## START Document section

# New MFS CD for TivoHD?



## bkdtv (Jan 9, 2003)

When might we see new instructions / software to expand the internal drive on the TivoHD?

I see that Weaknees and DVRUpgrade are already taking orders on upgraded units, so what are they using?

The TivoHD ships with the 8.1.7x branch of the software, presumably with new drivers for the demodulators, decoders, and SATA controller -- all of which are different from the Series3. The Kickstart 62 method to enable eSATA does not work.


----------



## spike2k5 (Feb 21, 2006)

bkdtv said:


> When might we see new instructions / software to expand the internal drive on the TivoHD?
> 
> I see that Weaknees and DVRUpgrade are already taking orders on upgraded units, so what are they using?
> 
> The TivoHD ships with the 8.1.7x branch of the software, presumably with new drivers for the demodulators, decoders, and SATA controller -- all of which are different from the Series3. The Kickstart 62 method to enable eSATA does not work.

## END Document section
## START Data lines

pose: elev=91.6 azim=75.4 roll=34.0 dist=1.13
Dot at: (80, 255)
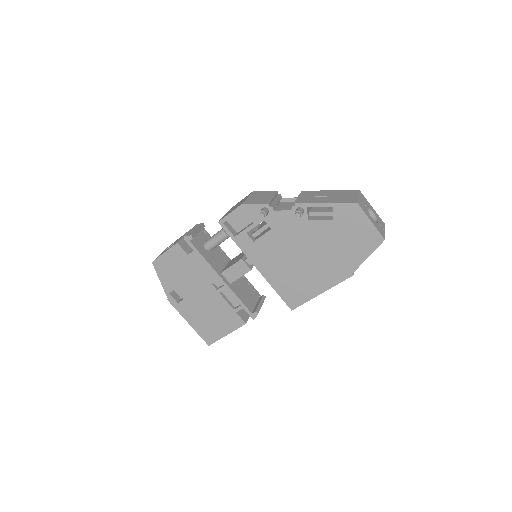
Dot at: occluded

## END Data lines

▶ _Tasks_
1. In the TivoHD forum thread, which method of enabling eSATA is said not to work?
2. Reproduce the stretch of the TivoHD forum thread from "## bkdtv (Jan" through "(Feb 21, 2006)".
3. Take the TivoHD forum thread further, starting from the point where it stops.

▶ _Solved problems_
1. The Kickstart 62 method.

2.
## bkdtv (Jan 9, 2003)

When might we see new instructions / software to expand the internal drive on the TivoHD?

I see that Weaknees and DVRUpgrade are already taking orders on upgraded units, so what are they using?

The TivoHD ships with the 8.1.7x branch of the software, presumably with new drivers for the demodulators, decoders, and SATA controller -- all of which are different from the Series3. The Kickstart 62 method to enable eSATA does not work.


----------



## spike2k5 (Feb 21, 2006)

3.
I would love to test it out but I don't have a Tivo HD yet so oh well. 
If I were to guess, mfstools would work fine. Hopefully people will use mfslive version with all the fixes or Winmfs if I can finish testing it.

As far as adding an eSata drive, use mfslive method 2 and see if you can enable it.
And for method 1, or adding an eSATA drive without opening your TiVo HD, maybe all we have to figure out is what signature to put on the eSATA drive like the way BlessTivo works.


----------



## classicsat (Feb 18, 2004)

They are likely using the same tools as used for the Series 3 Classic. I see no reason it would be different.


----------



## WeBoat (Nov 6, 2002)

Has anyone upgraded a HD yet? I've got mine sitting here and have heard the old tools do not work. Do we have confirmation on that before I start taking it apart?


----------



## bkdtv (Jan 9, 2003)

The current / old tools do not work, which is why I created this thread.


----------



## GoldenTiger (Apr 11, 2002)

Anyone find an answer?


----------



## bkdtv (Jan 9, 2003)

If Weaknees and DVRUpgrade really have a method to do it, as suggested by the fact that they are selling expanded models...

Hopefully someone can find out what they did.


----------



## WeBoat (Nov 6, 2002)

I've heard that the TivoHD has 64bit addressing on the new drive to get past the 2TB barrier. That is the hold up...


----------



## joneSi (Mar 28, 2004)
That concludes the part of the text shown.